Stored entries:

%%

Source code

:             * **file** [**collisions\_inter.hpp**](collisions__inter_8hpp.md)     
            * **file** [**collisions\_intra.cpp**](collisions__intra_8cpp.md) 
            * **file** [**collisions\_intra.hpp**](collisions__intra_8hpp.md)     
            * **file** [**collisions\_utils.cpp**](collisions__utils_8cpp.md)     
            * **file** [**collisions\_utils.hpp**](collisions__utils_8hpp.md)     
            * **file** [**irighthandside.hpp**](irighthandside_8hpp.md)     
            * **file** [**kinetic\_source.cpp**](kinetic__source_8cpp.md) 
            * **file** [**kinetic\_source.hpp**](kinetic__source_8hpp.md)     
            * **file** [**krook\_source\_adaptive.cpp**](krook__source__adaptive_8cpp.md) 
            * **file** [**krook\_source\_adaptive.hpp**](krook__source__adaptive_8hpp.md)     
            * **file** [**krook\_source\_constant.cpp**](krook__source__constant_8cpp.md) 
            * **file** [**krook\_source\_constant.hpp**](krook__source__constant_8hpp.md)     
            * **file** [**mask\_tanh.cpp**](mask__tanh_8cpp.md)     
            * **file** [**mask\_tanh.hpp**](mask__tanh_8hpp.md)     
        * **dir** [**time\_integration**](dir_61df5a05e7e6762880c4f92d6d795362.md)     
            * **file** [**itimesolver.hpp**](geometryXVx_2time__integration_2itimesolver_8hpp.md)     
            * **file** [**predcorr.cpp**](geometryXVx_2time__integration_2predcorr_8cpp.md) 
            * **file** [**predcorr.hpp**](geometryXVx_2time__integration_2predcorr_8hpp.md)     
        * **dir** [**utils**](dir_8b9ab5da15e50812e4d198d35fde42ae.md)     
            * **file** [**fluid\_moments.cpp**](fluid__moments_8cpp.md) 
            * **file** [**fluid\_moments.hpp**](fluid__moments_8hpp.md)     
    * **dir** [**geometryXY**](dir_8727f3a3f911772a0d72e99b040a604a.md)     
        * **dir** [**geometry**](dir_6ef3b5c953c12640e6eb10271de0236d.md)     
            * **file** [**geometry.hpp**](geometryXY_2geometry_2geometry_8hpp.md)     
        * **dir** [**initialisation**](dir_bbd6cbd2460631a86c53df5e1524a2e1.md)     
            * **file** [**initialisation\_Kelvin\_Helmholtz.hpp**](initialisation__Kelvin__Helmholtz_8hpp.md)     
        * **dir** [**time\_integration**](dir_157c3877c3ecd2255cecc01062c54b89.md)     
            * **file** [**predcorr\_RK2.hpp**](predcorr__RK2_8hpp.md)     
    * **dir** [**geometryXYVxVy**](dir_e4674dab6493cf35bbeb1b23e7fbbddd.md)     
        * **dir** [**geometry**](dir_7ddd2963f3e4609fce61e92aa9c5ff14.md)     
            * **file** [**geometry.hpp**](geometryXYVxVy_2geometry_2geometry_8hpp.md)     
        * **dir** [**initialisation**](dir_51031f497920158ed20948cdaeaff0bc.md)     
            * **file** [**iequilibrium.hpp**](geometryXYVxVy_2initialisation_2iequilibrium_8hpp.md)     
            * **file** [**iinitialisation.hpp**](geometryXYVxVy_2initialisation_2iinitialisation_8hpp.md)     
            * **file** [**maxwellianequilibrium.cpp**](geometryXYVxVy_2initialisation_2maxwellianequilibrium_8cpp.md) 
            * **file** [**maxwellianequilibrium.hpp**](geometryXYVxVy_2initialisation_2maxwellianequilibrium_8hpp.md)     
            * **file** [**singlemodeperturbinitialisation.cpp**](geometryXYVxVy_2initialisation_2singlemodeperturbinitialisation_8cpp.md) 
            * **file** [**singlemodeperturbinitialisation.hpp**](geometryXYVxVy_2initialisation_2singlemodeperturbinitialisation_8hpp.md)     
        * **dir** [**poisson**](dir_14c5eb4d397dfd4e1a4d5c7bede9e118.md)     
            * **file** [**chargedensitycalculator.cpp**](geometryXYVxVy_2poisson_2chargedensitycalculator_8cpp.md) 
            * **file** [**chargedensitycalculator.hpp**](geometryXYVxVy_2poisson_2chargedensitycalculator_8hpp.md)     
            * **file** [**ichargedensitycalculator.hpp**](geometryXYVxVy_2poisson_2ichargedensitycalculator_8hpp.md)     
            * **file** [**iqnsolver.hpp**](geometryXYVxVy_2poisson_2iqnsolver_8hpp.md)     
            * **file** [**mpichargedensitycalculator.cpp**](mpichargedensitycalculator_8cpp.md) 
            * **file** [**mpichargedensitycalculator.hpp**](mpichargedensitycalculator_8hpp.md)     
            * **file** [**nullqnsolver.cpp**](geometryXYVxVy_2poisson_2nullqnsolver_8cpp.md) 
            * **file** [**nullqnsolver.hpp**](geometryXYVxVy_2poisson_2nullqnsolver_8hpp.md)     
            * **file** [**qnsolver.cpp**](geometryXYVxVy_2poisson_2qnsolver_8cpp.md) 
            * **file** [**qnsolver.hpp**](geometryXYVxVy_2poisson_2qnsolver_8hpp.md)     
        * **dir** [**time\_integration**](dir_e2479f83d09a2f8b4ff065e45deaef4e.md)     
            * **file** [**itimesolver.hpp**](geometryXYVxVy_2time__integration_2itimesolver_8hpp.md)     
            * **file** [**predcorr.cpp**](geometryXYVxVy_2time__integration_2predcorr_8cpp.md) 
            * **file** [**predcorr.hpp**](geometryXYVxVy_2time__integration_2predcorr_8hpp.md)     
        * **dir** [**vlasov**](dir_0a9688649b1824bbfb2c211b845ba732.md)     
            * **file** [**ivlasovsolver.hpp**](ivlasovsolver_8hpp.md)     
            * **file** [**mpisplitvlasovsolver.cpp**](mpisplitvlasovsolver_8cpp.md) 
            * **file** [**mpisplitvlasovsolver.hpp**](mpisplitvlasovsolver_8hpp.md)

%%

◆ What is needed: The records shown above are to be retyped exactly, with none omitted.

◆ Solution to the problem:
Source code

:             * **file** [**collisions\_inter.hpp**](collisions__inter_8hpp.md)     
            * **file** [**collisions\_intra.cpp**](collisions__intra_8cpp.md) 
            * **file** [**collisions\_intra.hpp**](collisions__intra_8hpp.md)     
            * **file** [**collisions\_utils.cpp**](collisions__utils_8cpp.md)     
            * **file** [**collisions\_utils.hpp**](collisions__utils_8hpp.md)     
            * **file** [**irighthandside.hpp**](irighthandside_8hpp.md)     
            * **file** [**kinetic\_source.cpp**](kinetic__source_8cpp.md) 
            * **file** [**kinetic\_source.hpp**](kinetic__source_8hpp.md)     
            * **file** [**krook\_source\_adaptive.cpp**](krook__source__adaptive_8cpp.md) 
            * **file** [**krook\_source\_adaptive.hpp**](krook__source__adaptive_8hpp.md)     
            * **file** [**krook\_source\_constant.cpp**](krook__source__constant_8cpp.md) 
            * **file** [**krook\_source\_constant.hpp**](krook__source__constant_8hpp.md)     
            * **file** [**mask\_tanh.cpp**](mask__tanh_8cpp.md)     
            * **file** [**mask\_tanh.hpp**](mask__tanh_8hpp.md)     
        * **dir** [**time\_integration**](dir_61df5a05e7e6762880c4f92d6d795362.md)     
            * **file** [**itimesolver.hpp**](geometryXVx_2time__integration_2itimesolver_8hpp.md)     
            * **file** [**predcorr.cpp**](geometryXVx_2time__integration_2predcorr_8cpp.md) 
            * **file** [**predcorr.hpp**](geometryXVx_2time__integration_2predcorr_8hpp.md)     
        * **dir** [**utils**](dir_8b9ab5da15e50812e4d198d35fde42ae.md)     
            * **file** [**fluid\_moments.cpp**](fluid__moments_8cpp.md) 
            * **file** [**fluid\_moments.hpp**](fluid__moments_8hpp.md)     
    * **dir** [**geometryXY**](dir_8727f3a3f911772a0d72e99b040a604a.md)     
        * **dir** [**geometry**](dir_6ef3b5c953c12640e6eb10271de0236d.md)     
            * **file** [**geometry.hpp**](geometryXY_2geometry_2geometry_8hpp.md)     
        * **dir** [**initialisation**](dir_bbd6cbd2460631a86c53df5e1524a2e1.md)     
            * **file** [**initialisation\_Kelvin\_Helmholtz.hpp**](initialisation__Kelvin__Helmholtz_8hpp.md)     
        * **dir** [**time\_integration**](dir_157c3877c3ecd2255cecc01062c54b89.md)     
            * **file** [**predcorr\_RK2.hpp**](predcorr__RK2_8hpp.md)     
    * **dir** [**geometryXYVxVy**](dir_e4674dab6493cf35bbeb1b23e7fbbddd.md)     
        * **dir** [**geometry**](dir_7ddd2963f3e4609fce61e92aa9c5ff14.md)     
            * **file** [**geometry.hpp**](geometryXYVxVy_2geometry_2geometry_8hpp.md)     
        * **dir** [**initialisation**](dir_51031f497920158ed20948cdaeaff0bc.md)     
            * **file** [**iequilibrium.hpp**](geometryXYVxVy_2initialisation_2iequilibrium_8hpp.md)     
            * **file** [**iinitialisation.hpp**](geometryXYVxVy_2initialisation_2iinitialisation_8hpp.md)     
            * **file** [**maxwellianequilibrium.cpp**](geometryXYVxVy_2initialisation_2maxwellianequilibrium_8cpp.md) 
            * **file** [**maxwellianequilibrium.hpp**](geometryXYVxVy_2initialisation_2maxwellianequilibrium_8hpp.md)     
            * **file** [**singlemodeperturbinitialisation.cpp**](geometryXYVxVy_2initialisation_2singlemodeperturbinitialisation_8cpp.md) 
            * **file** [**singlemodeperturbinitialisation.hpp**](geometryXYVxVy_2initialisation_2singlemodeperturbinitialisation_8hpp.md)     
        * **dir** [**poisson**](dir_14c5eb4d397dfd4e1a4d5c7bede9e118.md)     
            * **file** [**chargedensitycalculator.cpp**](geometryXYVxVy_2poisson_2chargedensitycalculator_8cpp.md) 
            * **file** [**chargedensitycalculator.hpp**](geometryXYVxVy_2poisson_2chargedensitycalculator_8hpp.md)     
            * **file** [**ichargedensitycalculator.hpp**](geometryXYVxVy_2poisson_2ichargedensitycalculator_8hpp.md)     
            * **file** [**iqnsolver.hpp**](geometryXYVxVy_2poisson_2iqnsolver_8hpp.md)     
            * **file** [**mpichargedensitycalculator.cpp**](mpichargedensitycalculator_8cpp.md) 
            * **file** [**mpichargedensitycalculator.hpp**](mpichargedensitycalculator_8hpp.md)     
            * **file** [**nullqnsolver.cpp**](geometryXYVxVy_2poisson_2nullqnsolver_8cpp.md) 
            * **file** [**nullqnsolver.hpp**](geometryXYVxVy_2poisson_2nullqnsolver_8hpp.md)     
            * **file** [**qnsolver.cpp**](geometryXYVxVy_2poisson_2qnsolver_8cpp.md) 
            * **file** [**qnsolver.hpp**](geometryXYVxVy_2poisson_2qnsolver_8hpp.md)     
        * **dir** [**time\_integration**](dir_e2479f83d09a2f8b4ff065e45deaef4e.md)     
            * **file** [**itimesolver.hpp**](geometryXYVxVy_2time__integration_2itimesolver_8hpp.md)     
            * **file** [**predcorr.cpp**](geometryXYVxVy_2time__integration_2predcorr_8cpp.md) 
            * **file** [**predcorr.hpp**](geometryXYVxVy_2time__integration_2predcorr_8hpp.md)     
        * **dir** [**vlasov**](dir_0a9688649b1824bbfb2c211b845ba732.md)     
            * **file** [**ivlasovsolver.hpp**](ivlasovsolver_8hpp.md)     
            * **file** [**mpisplitvlasovsolver.cpp**](mpisplitvlasovsolver_8cpp.md) 
            * **file** [**mpisplitvlasovsolver.hpp**](mpisplitvlasovsolver_8hpp.md)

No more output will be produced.